# Tone up



## Doman26 (Feb 21, 2006)

Hi,

I go to the men's site frequently to check out the bodybuilding information. I have a coworker who would like to tone up but I don't know much about the female physiology. The only thing that popped in my head would be circuit training. If anyone could direct me to where "tone up" plans would be on this site for females or if anyone had any of there own advice that would be great.

Thanks


----------



## Nath1466867935 (Sep 4, 2007)

Hello!!!

The term 'tone up' confuses the hell out of me. Hopefully someone might come and explain this term further. I assume when someone says they wanna tone up, they mean they wanna build a little more muscle while losing a bit of body fat in order give a harder look - am I close to the mark??

If it were me, I would combine some good cardio work such as swimming, running, rowing, cycling etc with some resistance exercises, the standard compound movements squats, bench etc maybe some additional tricep work for the bingo wings lol.

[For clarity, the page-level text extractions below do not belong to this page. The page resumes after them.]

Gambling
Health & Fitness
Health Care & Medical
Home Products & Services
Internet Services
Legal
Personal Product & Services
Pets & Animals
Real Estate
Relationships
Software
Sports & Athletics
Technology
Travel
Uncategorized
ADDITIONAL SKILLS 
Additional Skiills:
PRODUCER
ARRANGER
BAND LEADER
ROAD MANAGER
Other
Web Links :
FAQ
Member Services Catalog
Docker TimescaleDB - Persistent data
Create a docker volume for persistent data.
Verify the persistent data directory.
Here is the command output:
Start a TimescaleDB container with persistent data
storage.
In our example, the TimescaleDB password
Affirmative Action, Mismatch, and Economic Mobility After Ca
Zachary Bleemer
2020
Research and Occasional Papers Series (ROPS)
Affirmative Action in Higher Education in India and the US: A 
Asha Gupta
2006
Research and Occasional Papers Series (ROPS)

Brisk walk or jog before breakfast will help shed fat. Circuit training would be great, its personal choice really, some people I guess don't like the idea of training in the gym enviroment or by themselves so some of these classes such as circuit training etc might be better.

I'm not sure how a females training would differ to that of a male, the only dif may be goals i suppose but a womans training with the goal to build a little muscle and lose fat would be very similar to a mans training with the same goals.

Remember, a little more muscle will mean more calories are burned while ur idle so i personally would def add some weight lifting in the routine.

Hope that helps a little, hang about and some of the sites more educated gurus may give u some more guidence.


----------



## Doman26 (Feb 21, 2006)

I agree on "tone up" to be vague. But yes she wants to cut the fat, and firm up the muscles but not get bigger muscles.


----------



## emma6687 (Dec 26, 2007)

Hi,

I'm by no means an expert when it comes to fitness, but I find classess a really good way to stay fit and keep motivated. If your colleague is looking to burn fat and appear more firm a good combination of classes such as aerobics and legs, bums and tums are great for shaping up. In most classes like these there are both cardio and toning sections.

Another class I really enjoy is bodypump which is basically a full body resistence workout using weight choregraphed to music. Many women are scared of doing any weight training because they don't want to end up too big, but it really isn't this easy to build a substantial amount of muscle (if only!). I've had this exact problem when trying to convince my mum to do resistence training!

I find classes great for beginners because you get the support of a qualified instructor. Most gyms run classes like these.

Hope this helps!

Emma

xxx


----------



## Nath1466867935 (Sep 4, 2007)

Yep, I've heard good things about that bodypump malarky from a number of my female friends, seems to be the flavour of the month, tell ur friend to give it a whirl.


----------



## T1466867927 (Jul 6, 2006)

I don't see why a woman should train any different from a man. The only discrepancy would be the weights would be lighter for her. Otherwise no different. It is VERY difficult for a woman to get big. If it was so easy then there would be LOTS of BIG ladies walking around gyms. Fact is there aren't. Cardio and classes are all well and good to shed the fat but that will only leave her with a smaller version of what she is now. Weights shape, they lift things that have gone south that we wimmin folk like to have perky.


----------



## emma6687 (Dec 26, 2007)

TBH most women that don't train already and say they want to 'tone up' want exactly what you said - a smaller version of what they've got now!

I still think that classes like bodypump are great for encouraging women to consider weight training. They also show good form for a variety of lifts, which hopefully translates to when a beginner starts lifting independently.

As vague as 'tone up' is - I think when most women say this what they mean is they want a less soft look, but do not want any seperation of muscle.

All of my female friends want to 'tone up', and many are horrified by muscle seperation on women :der:

x


----------



## T1466867927 (Jul 6, 2006)

When someone says to me they want to 'tone up' I ask them if they just want to get skinny or would they like some shape. I think alot of ladies do actually want shape. I know 'toning up' is they phrase bantered around and as you state it is very vague. I suppose it's about really finding out what each individual person wants. All horses for courses. I'm not into the classes thing but that's personal and I know some people love it.


----------